I see a lot of answers describing *what* tensors are, but none really describe *...

I see a lot of answers describing what tensors are, but none really describe why they're important. To understand this, let's go back to some first-year Calculus. If we have a function f, we can approximate f as

f(x+dx) = f(x) + f'(x)dx + O(dx^2)

This should look familiar: taking a = f(x) and b = f'(x), this is just the line a + b.dx! In other words, Calculus is just a way transforming questions about (differentiable) functions into questions about lines.

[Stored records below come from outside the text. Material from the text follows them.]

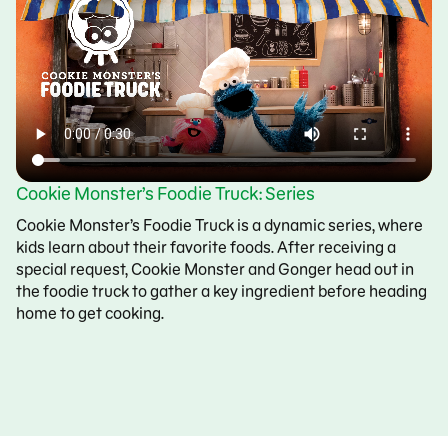
Cookie Monster’s Foodie Truck: Series
Cookie Monster’s Foodie Truck is a dynamic series, where
kids learn about their favorite foods. After receiving a
special request, Cookie Monster and Gonger head out in
the foodie truck to gather a key ingredient before heading
home to get cooking.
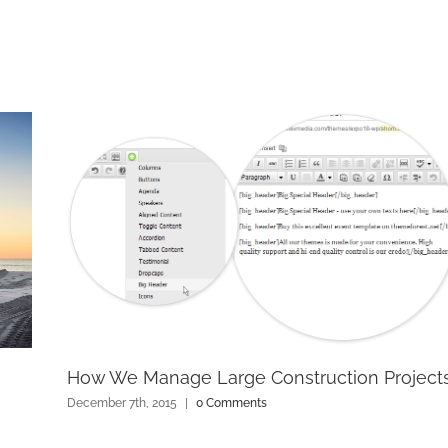
How We Manage Large Construction Project
December 7th, 2015
|
0 Comments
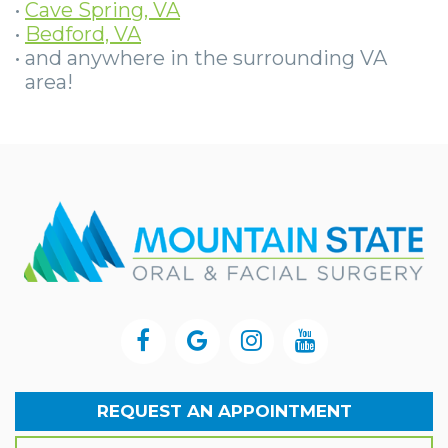
•
Cave Spring, VA
•
Bedford, VA
•
and anywhere in the surrounding VA
area!
REQUEST AN APPOINTMENT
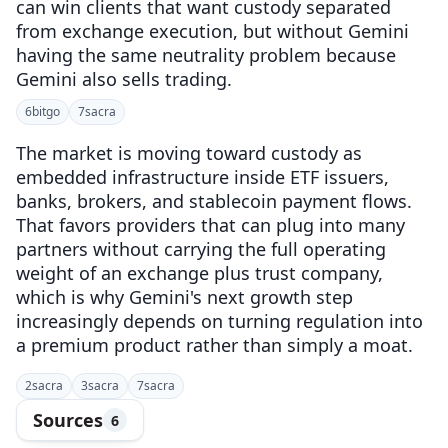
can win clients that want custody separated
from exchange execution, but without Gemini
having the same neutrality problem because
Gemini also sells trading.
6
bitgo
7
sacra
The market is moving toward custody as
embedded infrastructure inside ETF issuers,
banks, brokers, and stablecoin payment flows.
That favors providers that can plug into many
partners without carrying the full operating
weight of an exchange plus trust company,
which is why Gemini's next growth step
increasingly depends on turning regulation into
a premium product rather than simply a moat.
2
sacra
3
sacra
7
sacra
Sources
6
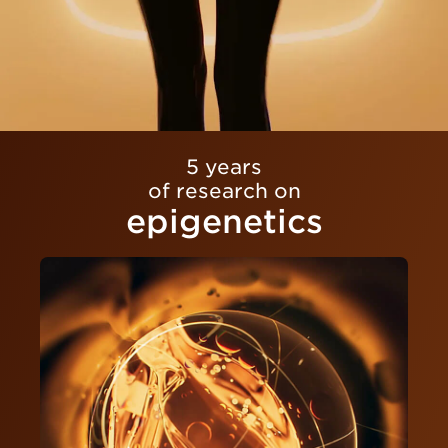
5 years
of research on
epigenetics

So this is all well and good, but what if x is a vector? Or f(x) is a vector? Or both? Well, now we can approximate

f(x+dx) = f(x) + Df(x).dx + O(|dx|^2)

Here, Df(x) is nothing other than the matrix [(df_i/dx_j)(x)]. In other words, we still get a linear approximation. But now suppose we get greedy and want to take higher order derivatives: what is the derivative of Df(x)? It's a tensor!

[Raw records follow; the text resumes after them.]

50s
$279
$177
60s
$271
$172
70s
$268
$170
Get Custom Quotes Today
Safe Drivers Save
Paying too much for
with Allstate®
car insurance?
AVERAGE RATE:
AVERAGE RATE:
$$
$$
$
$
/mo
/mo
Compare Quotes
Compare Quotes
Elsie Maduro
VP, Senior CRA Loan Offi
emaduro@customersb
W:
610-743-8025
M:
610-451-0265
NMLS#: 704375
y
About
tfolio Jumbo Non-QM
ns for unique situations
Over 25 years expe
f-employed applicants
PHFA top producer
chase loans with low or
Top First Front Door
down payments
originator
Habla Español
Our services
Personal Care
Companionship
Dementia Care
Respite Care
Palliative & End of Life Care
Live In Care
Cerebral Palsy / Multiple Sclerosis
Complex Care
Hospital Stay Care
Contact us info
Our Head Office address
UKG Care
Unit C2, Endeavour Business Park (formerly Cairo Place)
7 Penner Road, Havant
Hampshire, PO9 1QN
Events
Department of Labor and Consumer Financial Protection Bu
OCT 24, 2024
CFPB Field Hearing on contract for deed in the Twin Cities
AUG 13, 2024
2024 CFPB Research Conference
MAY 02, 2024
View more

There are a few ways to think about this (which gives rise to the different interpretations of a tensor):

1. It's just df_i/(dx_jdx_k). This is a multi-dimensional array.

2. In 1D, we have

f(x+dx) = f(x) + f'(x)dx + (1/2)f''(x)dx^2 + O(dx^3)

In higher dimensions, we get

f(x+dx) = f(x) + Df(x)*dx + dx'.D^2f(x).dx + O(|dx|^3)

Here, D^2f(x) is a multi-linear map: it takes in two copies of the vector dx, and returns a new vector.

More generalizations exist for various reasons, but I think this intuition captures why tensors show up so often.